BMR, basal metabolic rate; CI, confidence interval; BMI, body mass index.

Table 3

Pearson correlations between predicted basal metabolic rate and polysomnography parameters in control and insomnia groups

Variable	Control		Insomnia

	r	p-value	r	p-value
Total sleep time (min)	0.104	0.122	0.203	0.002^*
Sleep efficiency (%)	0.026	0.697	0.248	<0.001^*
Sleep latency (min)	−0.09	0.177	−0.196	0.003^*
Arousal index (/h)	−0.078	0.242	−0.105	0.115
REM arousal index (/h)	0.038	0.572	0.048	0.472
NREM arousal index (/h)	−0.082	0.222	−0.114	0.089
WASO (min)	0.03	0.654	−0.195	0.003^*

Correlation coefficients (r) were calculated separately for each group.

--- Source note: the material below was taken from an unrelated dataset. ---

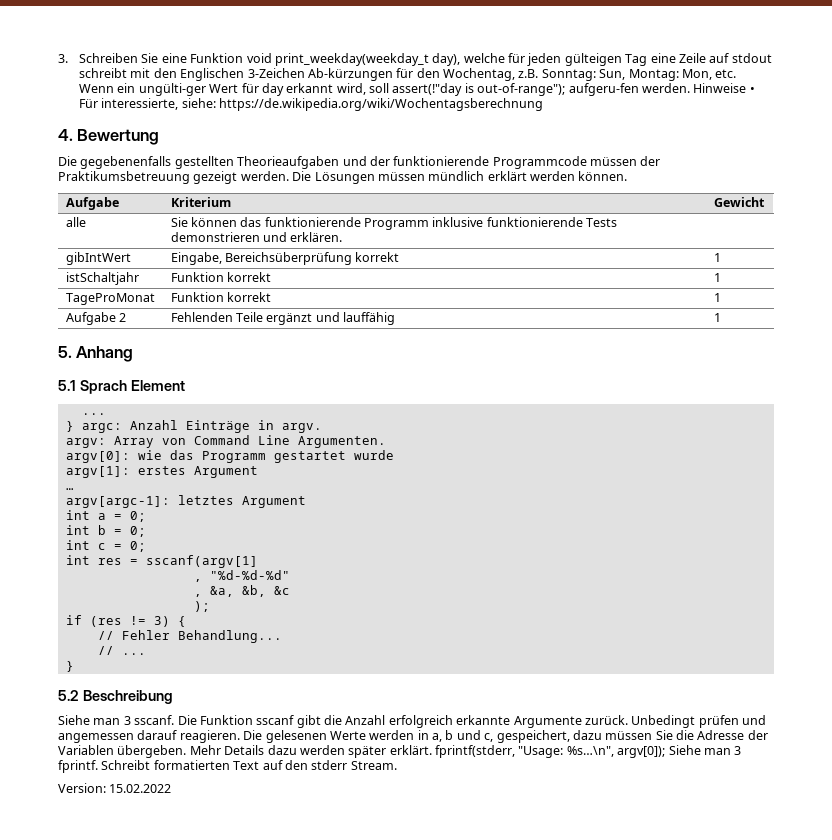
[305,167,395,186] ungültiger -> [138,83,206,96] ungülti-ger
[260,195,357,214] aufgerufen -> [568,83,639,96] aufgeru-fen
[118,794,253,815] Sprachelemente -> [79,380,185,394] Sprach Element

^* p<0.05 was considered statistically significant.

REM, rapid eye movement; NREM, non–rapid eye movement; WASO, wake after sleep onset.

Table 4

Partial correlations between predicted basal metabolic rate and polysomnography parameters adjusting for age and body mass index

Variable	Control		Insomnia

	r	p-value	r	p-value
Total sleep time (min)	−0.04	0.557	0.101	0.134
Sleep efficiency (%)	−0.056	0.408	0.146	0.030^*
Sleep latency (min)	0.093	0.168	−0.056	0.407

Partial correlations controlling for age and body mass index.

^* p<0.05 was considered statistically significant.